Nyongesa Cynthia A, Hogarth Mike, Pa Judy
Alzheimer's Disease Cooperative Study (ADCS), Department of Neurosciences, University of California, San Diego, CA, USA.
Division of Biomedical Informatics, Department of Medicine, University of California, San Diego, CA, USA.
J Alzheimers Dis. 2025 Jul;106(1):120-138. doi: 10.1177/13872877251339756. Epub 2025 May 7.

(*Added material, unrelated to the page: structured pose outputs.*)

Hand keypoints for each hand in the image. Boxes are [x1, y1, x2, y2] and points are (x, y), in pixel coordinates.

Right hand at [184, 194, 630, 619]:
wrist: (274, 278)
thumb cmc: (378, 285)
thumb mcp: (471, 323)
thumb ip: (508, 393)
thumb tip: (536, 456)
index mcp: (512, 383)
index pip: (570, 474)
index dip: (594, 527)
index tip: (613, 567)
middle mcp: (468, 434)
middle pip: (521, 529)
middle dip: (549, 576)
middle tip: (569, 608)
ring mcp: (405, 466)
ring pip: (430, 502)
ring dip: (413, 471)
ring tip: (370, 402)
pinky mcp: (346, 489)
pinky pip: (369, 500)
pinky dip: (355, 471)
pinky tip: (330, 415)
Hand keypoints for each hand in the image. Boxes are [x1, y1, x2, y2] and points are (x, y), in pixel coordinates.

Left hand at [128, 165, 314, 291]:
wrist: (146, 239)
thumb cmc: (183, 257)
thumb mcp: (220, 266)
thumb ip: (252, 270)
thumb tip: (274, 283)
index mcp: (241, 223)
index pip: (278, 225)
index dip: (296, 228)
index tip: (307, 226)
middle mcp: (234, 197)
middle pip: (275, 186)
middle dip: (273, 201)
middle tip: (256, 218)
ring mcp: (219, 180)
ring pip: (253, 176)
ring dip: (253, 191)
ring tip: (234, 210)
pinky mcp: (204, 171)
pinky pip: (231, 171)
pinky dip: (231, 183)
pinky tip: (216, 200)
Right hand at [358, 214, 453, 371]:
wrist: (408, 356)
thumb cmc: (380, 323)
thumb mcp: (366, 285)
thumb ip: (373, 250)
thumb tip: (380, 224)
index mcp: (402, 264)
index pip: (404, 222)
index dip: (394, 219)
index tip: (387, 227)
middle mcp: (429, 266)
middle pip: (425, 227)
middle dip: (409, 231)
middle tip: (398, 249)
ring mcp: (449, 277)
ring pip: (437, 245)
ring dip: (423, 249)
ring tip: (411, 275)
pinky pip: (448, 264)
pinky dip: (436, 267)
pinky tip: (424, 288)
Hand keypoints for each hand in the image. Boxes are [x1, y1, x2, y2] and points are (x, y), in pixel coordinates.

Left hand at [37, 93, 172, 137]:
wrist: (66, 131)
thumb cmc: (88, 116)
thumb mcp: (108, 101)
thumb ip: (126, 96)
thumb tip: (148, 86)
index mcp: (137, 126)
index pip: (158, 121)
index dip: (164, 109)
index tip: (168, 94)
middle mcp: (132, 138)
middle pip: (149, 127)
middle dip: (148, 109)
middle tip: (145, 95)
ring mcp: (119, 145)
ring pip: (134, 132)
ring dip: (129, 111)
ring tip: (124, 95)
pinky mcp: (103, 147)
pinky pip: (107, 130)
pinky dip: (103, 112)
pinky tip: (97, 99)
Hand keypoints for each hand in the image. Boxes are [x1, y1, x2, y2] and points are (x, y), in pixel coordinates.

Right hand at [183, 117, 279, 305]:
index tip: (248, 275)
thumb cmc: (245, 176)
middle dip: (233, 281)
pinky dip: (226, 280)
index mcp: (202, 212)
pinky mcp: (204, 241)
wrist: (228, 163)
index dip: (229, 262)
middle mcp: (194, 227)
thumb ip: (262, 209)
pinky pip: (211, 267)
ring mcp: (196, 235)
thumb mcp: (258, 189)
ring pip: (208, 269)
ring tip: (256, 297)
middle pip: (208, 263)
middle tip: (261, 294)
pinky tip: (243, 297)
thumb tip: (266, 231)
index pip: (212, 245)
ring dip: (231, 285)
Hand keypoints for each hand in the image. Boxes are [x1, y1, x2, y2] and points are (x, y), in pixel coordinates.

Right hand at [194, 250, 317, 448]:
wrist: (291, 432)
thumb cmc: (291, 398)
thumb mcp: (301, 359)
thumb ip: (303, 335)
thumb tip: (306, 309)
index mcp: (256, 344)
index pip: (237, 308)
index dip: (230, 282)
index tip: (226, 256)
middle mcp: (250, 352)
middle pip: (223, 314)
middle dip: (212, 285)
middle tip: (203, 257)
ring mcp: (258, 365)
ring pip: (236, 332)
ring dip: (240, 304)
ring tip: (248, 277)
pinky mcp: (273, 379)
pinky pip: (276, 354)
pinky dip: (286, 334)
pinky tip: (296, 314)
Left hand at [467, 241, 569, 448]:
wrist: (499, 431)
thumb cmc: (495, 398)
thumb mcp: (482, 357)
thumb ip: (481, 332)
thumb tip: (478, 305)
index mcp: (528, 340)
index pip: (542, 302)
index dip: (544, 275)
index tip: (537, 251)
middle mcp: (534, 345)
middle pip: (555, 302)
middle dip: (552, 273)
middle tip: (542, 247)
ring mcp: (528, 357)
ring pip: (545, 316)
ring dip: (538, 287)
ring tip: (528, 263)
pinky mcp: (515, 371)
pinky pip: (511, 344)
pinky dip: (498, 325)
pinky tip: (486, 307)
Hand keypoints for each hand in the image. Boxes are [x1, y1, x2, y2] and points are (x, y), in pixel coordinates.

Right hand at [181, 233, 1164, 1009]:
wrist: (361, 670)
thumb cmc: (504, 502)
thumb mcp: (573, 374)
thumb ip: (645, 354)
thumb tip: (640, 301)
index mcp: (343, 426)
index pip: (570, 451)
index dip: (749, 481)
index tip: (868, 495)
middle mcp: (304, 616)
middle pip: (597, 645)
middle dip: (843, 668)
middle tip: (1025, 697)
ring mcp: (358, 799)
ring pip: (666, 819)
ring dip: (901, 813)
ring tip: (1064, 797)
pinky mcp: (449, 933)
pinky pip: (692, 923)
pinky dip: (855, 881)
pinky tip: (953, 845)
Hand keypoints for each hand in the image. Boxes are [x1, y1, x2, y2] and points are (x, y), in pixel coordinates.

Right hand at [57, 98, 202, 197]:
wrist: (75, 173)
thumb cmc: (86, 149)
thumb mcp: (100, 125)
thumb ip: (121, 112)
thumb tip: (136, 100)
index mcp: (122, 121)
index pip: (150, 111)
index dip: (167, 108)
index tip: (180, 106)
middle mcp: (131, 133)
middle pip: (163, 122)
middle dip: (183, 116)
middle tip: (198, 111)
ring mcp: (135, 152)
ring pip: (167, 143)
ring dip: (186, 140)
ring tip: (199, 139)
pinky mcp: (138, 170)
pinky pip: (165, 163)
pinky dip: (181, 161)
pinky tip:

BackgroundLanguage deficits often occur early in the neurodegenerative process, yet traditional methods frequently fail to detect subtle changes. Natural language processing (NLP) offers a novel approach to identifying linguistic patterns associated with cognitive impairment.ObjectiveWe aimed to analyze linguistic features that differentiate cognitively unimpaired (CU), mild cognitive impairment (MCI), and Alzheimer's disease (AD) groups.MethodsData was extracted from picture description tasks performed by 336 participants in the DementiaBank datasets. 53 linguistic features aggregated into 4 categories: lexical, structural, syntactic, and discourse domains, were identified using NLP toolkits. With normal diagnostic cutoffs, cognitive function was evaluated with the Mini-Mental State Examination (MMSE) and Montreal Cognitive Assessment (MoCA).ResultsWith age and education as covariates, ANOVA and post-hoc Tukey's HSD tests revealed that linguistic features such as pronoun usage, syntactic complexity, and lexical sophistication showed significant differences between CU, MCI, and AD groups (p < 0.05). Notably, past tense and personal references were higher in AD than both CU and MCI (p < 0.001), while pronoun usage differed between AD and CU (p < 0.0001). Correlations indicated that higher pronoun rates and lower syntactic complexity were associated with lower MMSE scores and although some features like conjunctions and determiners approached significance, they lacked consistent differentiation.ConclusionsWith the growing adoption of artificial intelligence (AI)-based scribing, these results emphasize the potential of targeted linguistic analysis as a digital biomarker to enable continuous screening for cognitive impairment.
背景
语言缺陷常在神经退行性病变过程的早期出现,但传统方法常常难以检测到细微变化。自然语言处理(NLP)提供了一种识别与认知障碍相关语言模式的新方法。
目的
我们旨在分析能够区分认知未受损(CU)、轻度认知障碍(MCI)和阿尔茨海默病(AD)组的语言特征。
方法
数据从痴呆症数据库中336名参与者执行的图片描述任务中提取。使用NLP工具包识别了聚合为4类的53种语言特征:词汇、结构、句法和语篇领域。采用正常诊断临界值,通过简易精神状态检查表(MMSE)和蒙特利尔认知评估量表(MoCA)评估认知功能。
结果
以年龄和教育程度作为协变量,方差分析和事后Tukey's HSD检验显示,诸如代词使用、句法复杂性和词汇复杂性等语言特征在CU、MCI和AD组之间存在显著差异(p < 0.05)。值得注意的是,AD组的过去时态和人称指代高于CU组和MCI组(p < 0.001),而AD组和CU组之间的代词使用存在差异(p < 0.0001)。相关性表明,较高的代词使用率和较低的句法复杂性与较低的MMSE得分相关,尽管诸如连词和限定词等一些特征接近显著水平,但它们缺乏一致的区分性。
结论
随着基于人工智能(AI)的抄写记录越来越广泛的应用,这些结果强调了靶向语言分析作为一种数字生物标志物用于持续筛查认知障碍的潜力。